Герр Золтан, стоявший за Линдхаутом, холодно сказал:
— Мы можем предоставить исчерпывающую документацию о смертных случаях. Мы зафиксировали все — количество, время, симптомы. Мы произвели вскрытие тел и взяли все необходимые пробы. — Линдхауту показалось, что в голосе герра Золтана прозвучали саркастические нотки. — Вы же знаете, как это делается, коллега, не правда ли? Материал мы, образно говоря, «заморозили», и его в любое время можно подвергнуть анализу. Естественно, как и трех других пациентов, которые выжили.
— Герр Гублер, — начал Линдхаут, — мой посетитель говорит…
— Я все слышал, герр Линдхаут! — прервал его президент «Саны». — Он говорил очень громко, вероятно, для того, чтобы
— Да, возможно… Но что теперь делать?! — закричал Линдхаут.
— Необходимо, чтобы вы и врачи «Саны», — спокойно сказал Гублер, — но вы в любом случае, вместе с герром Золтаном посетили обе больницы и внимательно изучили образцы тканей и все то, что якобы так исчерпывающе было собрано. А также и анализы выживших пациентов.
— Но за это время…
— Что «за это время»? Вы думаете, что какая-нибудь фармацевтическая фирма в мире создаст новый препарат только по тем данным, которые вы получили от герра Золтана и сейчас сообщили мне? Даже если бы она этого захотела — вы что, думаете, что это произойдет не сегодня-завтра? Мы должны быть уверены, уверены и еще раз уверены, что именно антонил в высшей степени странным образом — внезапно, после таких длительных положительных испытаний в одной клинике вдруг в том же месте в другой больнице — привел к смерти двух пациентов. Только в той стране — и нигде больше!
— Что вы имеете в виду?
— Только то, что сказал. — Сейчас в голосе Гублера слышалось раздражение. — Благодарю герра Золтана за то, что он сразу же обратился к вам и что все держится в тайне. Прошу его позаботиться о том, чтобы и далее, до окончательного выяснения, все оставалось в тайне. — Внезапно голос стал тише и более торопливым: — Как только этот господин уйдет — вы ведь не полетите с ним уже этой ночью! — так вот, после того как он уйдет, позвоните мне. — Последние слова прозвучали очень тихо и настойчиво.

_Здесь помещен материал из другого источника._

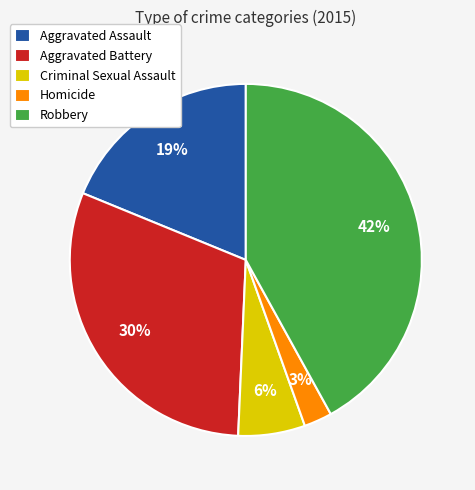

Which category has the biggest portion of the pie?

Robbery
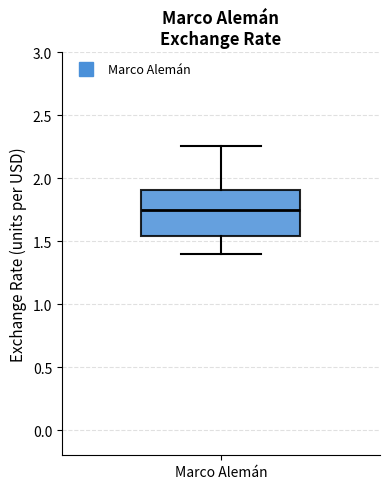

Read this box plot against the y-axis: the position of the median line, the range covered by the box, and the ends of both whiskers. The values are not printed on the chart, so give them approximately, as read against the axis.

median 1.75, box 1.55 to 1.90, whiskers 1.40 to 2.25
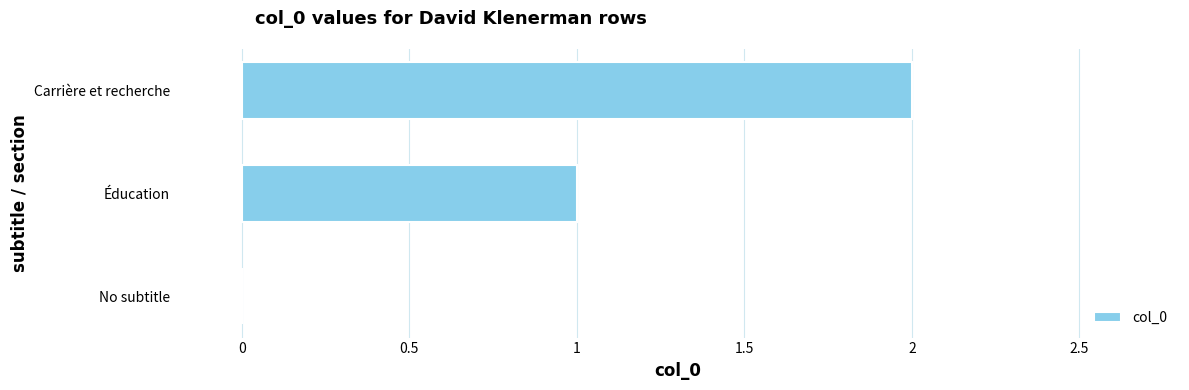

Count the values in the range 0 to 2.

3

— Да, я скажу это герру Золтану, — громко ответил Линдхаут. Он простился и положил трубку.
— Я полечу с вами, и врачи «Саны» тоже, — сказал Линдхаут высокому крепкому человеку.
— Поэтому я и здесь. Об этом вас просят обе больницы и клиника — в ваших интересах, в интересах «Саны», в наших собственных интересах и в интересах всех нынешних и будущих пациентов. Я думаю, мы уже должны выехать!
— Да… конечно… — Линдхауту внезапно стало холодно. Ему показалось, что пространство вокруг него становится все меньше и меньше. — Только… видите ли… я…
— Вы в очень скверном положении, господин профессор, — сочувственно произнес герр Золтан. — Мы это понимаем. Только что вы получили Нобелевскую премию за разработку антонила. Прежде всего из-за этого мы все держали в тайне — и будем держать в тайне, пока это возможно. Но если где-нибудь в другом месте произойдет нечто подобное — тогда мы бессильны! Поэтому мы можем только надеяться, что больше ничего не случится. Более того: мы должны надеяться, что вы, врачи, которые прибудут из «Саны», вместе с нашими учеными — вопреки всем данным анализов! — выявят, что не антонил привел к смерти двух пациентов. Мы с вами, господин профессор, теперь сидим в одной лодке, это ясно. Вы потрясены, я могу это понять. Но вы должны успокоиться: ведь вам скоро предстоит делать доклад перед Шведской Академией наук. Бога ради, господин профессор, уж не думаете ли вы, что мы собираемся погубить вас и нас самих? Что мы желаем мирового скандала, который навлечет беду на всех нас? Вы ведь не считаете нас душевнобольными?